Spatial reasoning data
▽

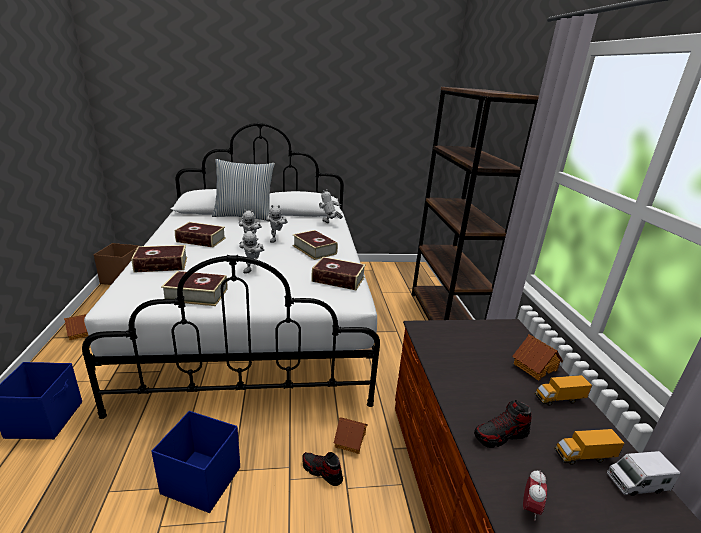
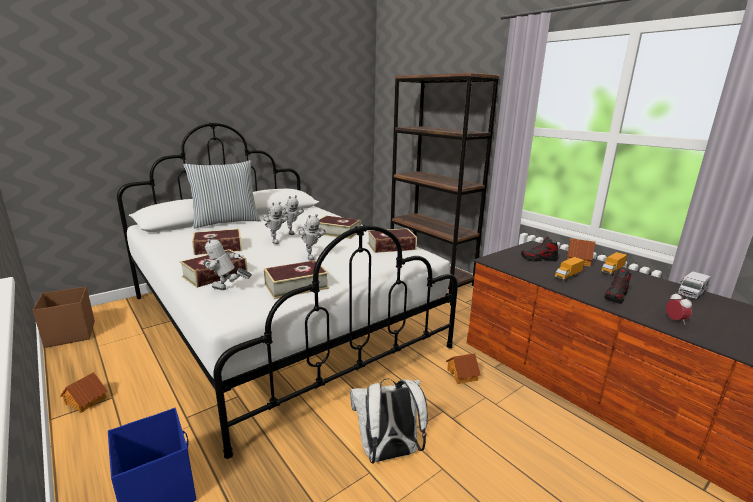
camera: 30 degrees left, 5 degrees down
blue storage box [151,411,240,513] -> white backpack [350,378,428,464]
shoe [303,452,343,486] -> shoe moved to [521,237,558,261]
toy robot [319,189,343,223] -> toy robot moved to [202,236,252,290]
toy truck [554,429,625,465] -> toy truck moved to [554,257,585,282]

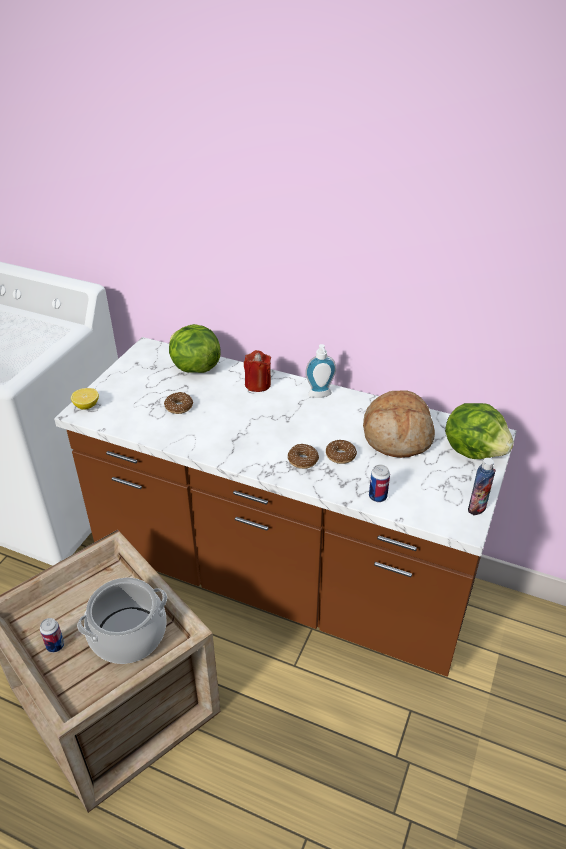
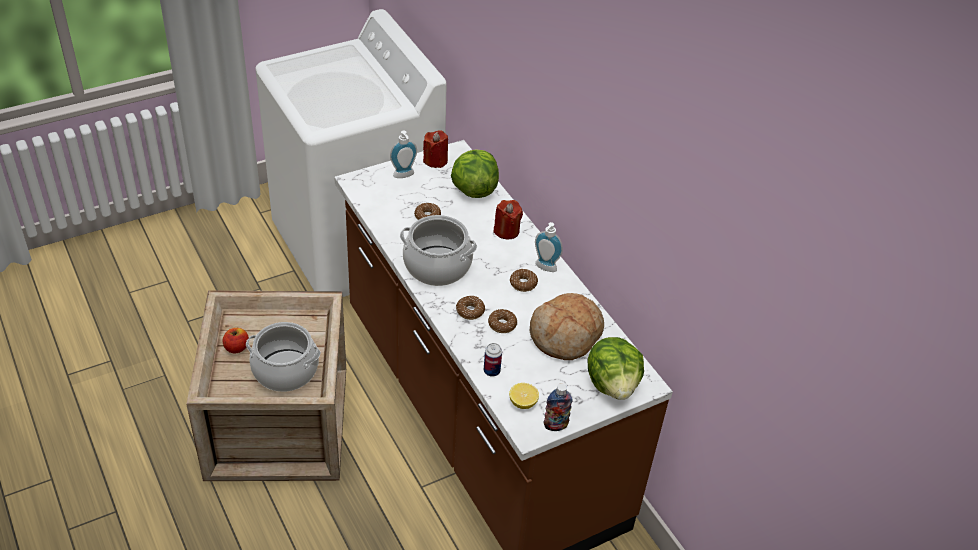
camera: 35 degrees right, 5 degrees up
can [40,618,64,653] -> apple [223,328,249,353]
lemon [71,388,99,410] -> lemon moved to [509,383,539,409]
none -> soap dispenser [390,131,417,178]
none -> cooking pot [400,215,477,286]
none -> red candle [423,130,448,168]
none -> donut [510,269,538,292]

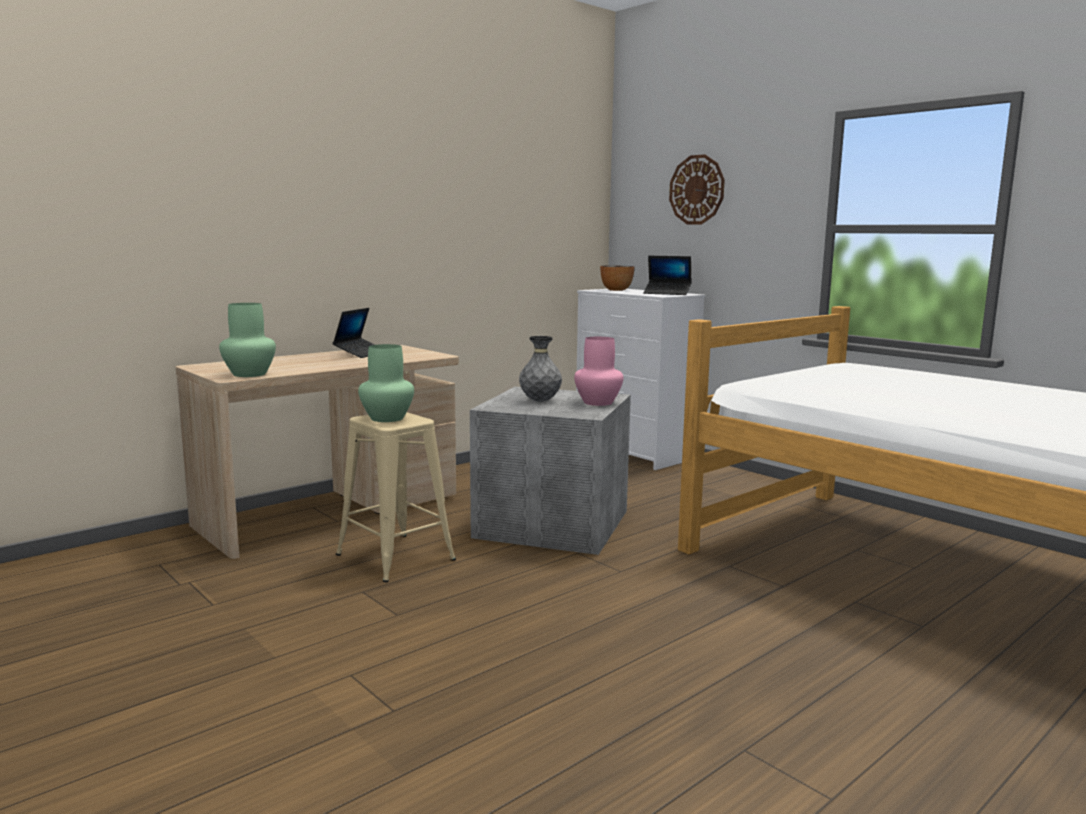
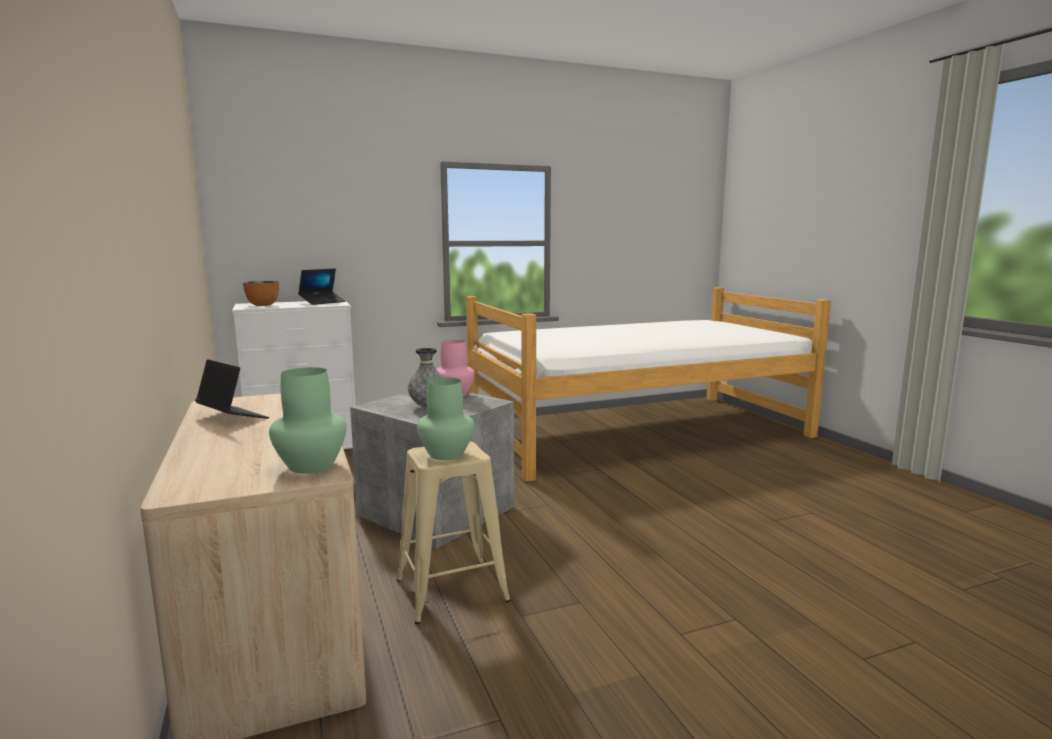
camera: 70 degrees left, 0 degrees up
wall clock [669,154,725,224] -> none

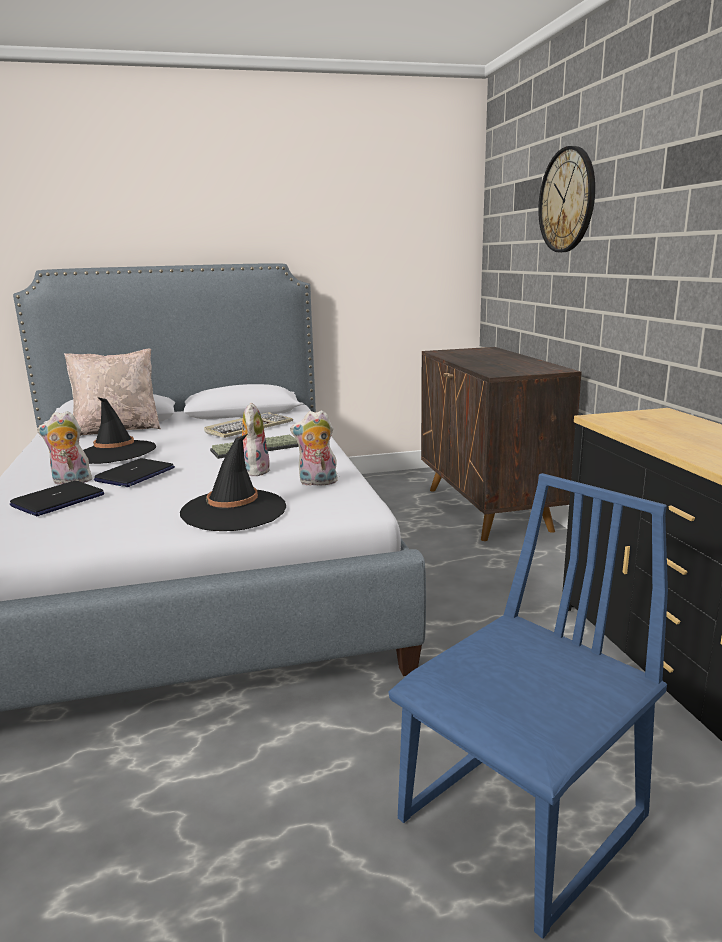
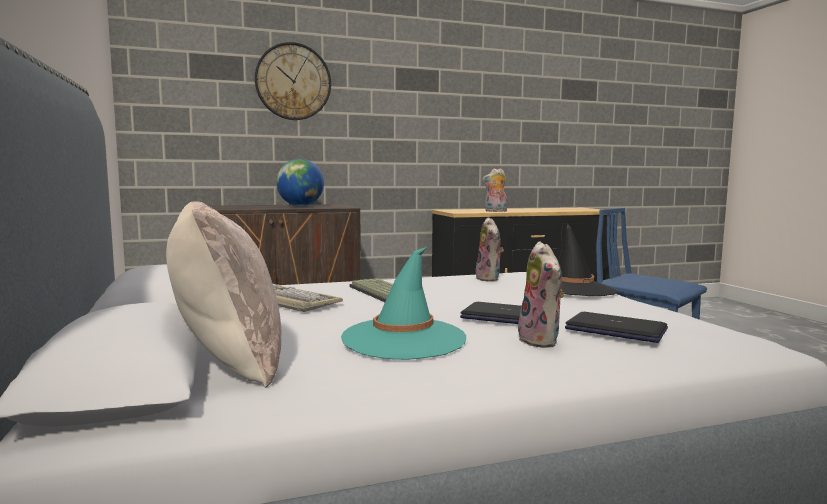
camera: 95 degrees left, 10 degrees down
black hat [83,397,156,464] -> turquoise hat [341,247,466,360]
plush toy [242,402,270,476] -> plush toy moved to [482,168,507,212]
none -> globe [276,159,324,206]

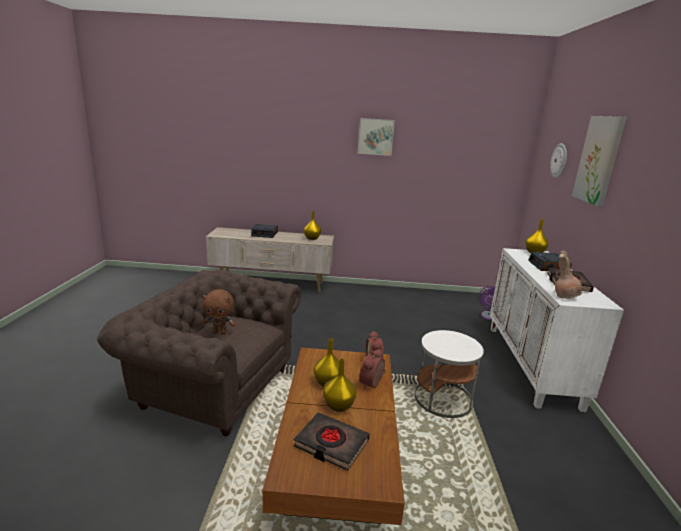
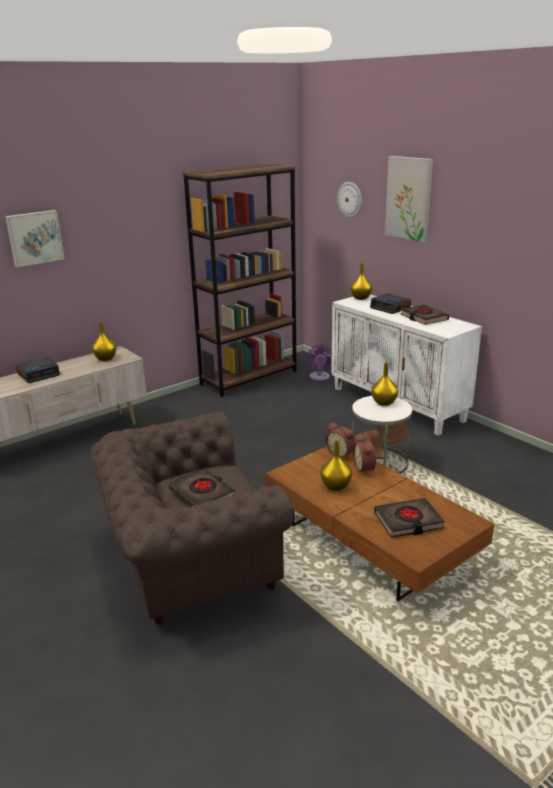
camera: 40 degrees left, 5 degrees up
brown plush toy [202,289,236,335] -> black book [169,468,235,506]
yellow vase [323,359,356,412] -> yellow vase moved to [371,363,398,406]
picture [358,118,395,156] -> picture moved to [5,210,64,267]
brown vase [555,251,582,299] -> none
none -> brown bookcase [183,163,297,397]

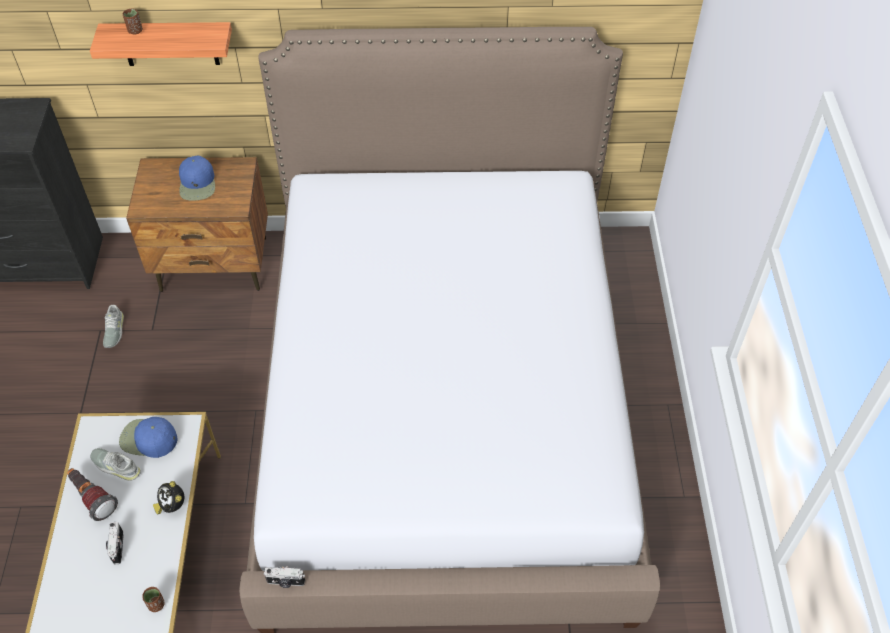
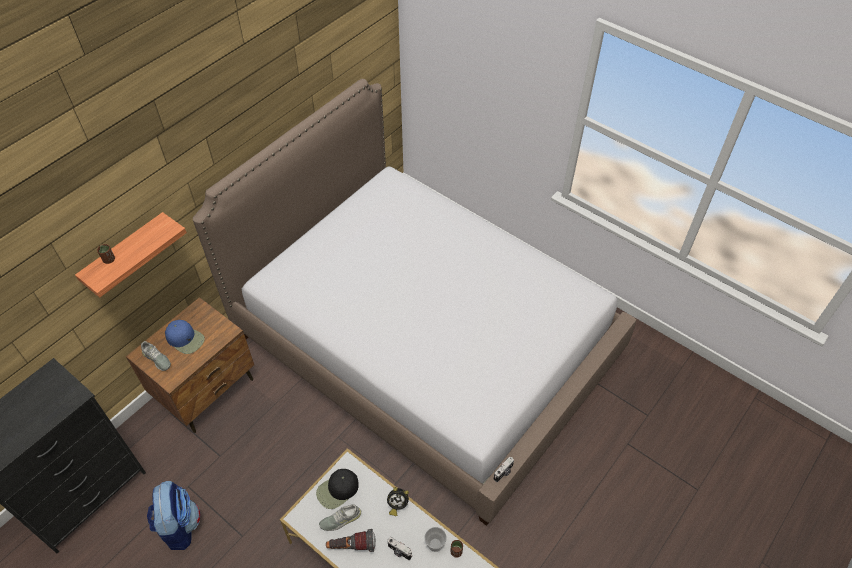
camera: 50 degrees left, 0 degrees up
grey shoe [103,305,124,348] -> grey shoe moved to [141,341,171,371]
blue cap [119,417,177,458] -> black cap [316,469,359,509]
none -> backpack [147,481,200,550]
none -> cup [425,527,447,552]

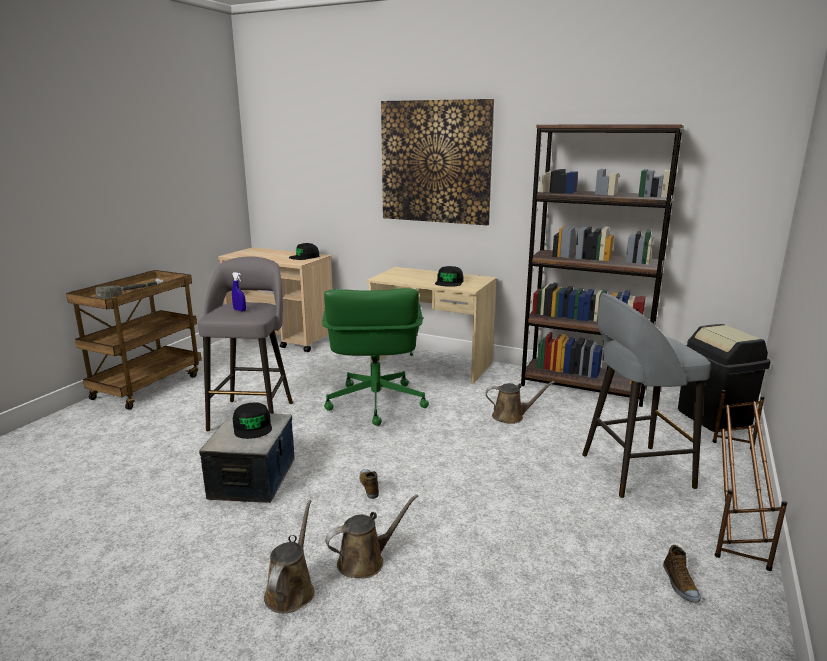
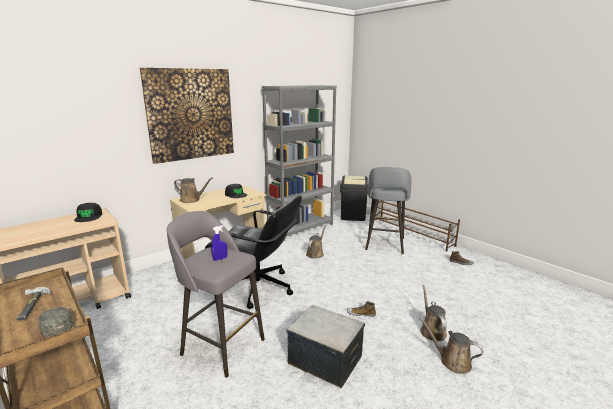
camera: 65 degrees left, 0 degrees up
black cap [233,402,272,439] -> none
green office chair [322,288,429,426] -> black office chair [205,196,302,309]
brown bookcase [521,125,684,407] -> grey bookcase [262,85,337,241]
none -> brown watering can [174,178,213,203]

△

Exercise goal
Pictures stay out of this copy. Retype exactly the lines from the one with "none -> cup [425,527,447,552]" through the last line of the data, both ends included, and nothing more.

Written reply
none -> cup [425,527,447,552]

camera: 65 degrees left, 0 degrees up
black cap [233,402,272,439] -> none
green office chair [322,288,429,426] -> black office chair [205,196,302,309]
brown bookcase [521,125,684,407] -> grey bookcase [262,85,337,241]
none -> brown watering can [174,178,213,203]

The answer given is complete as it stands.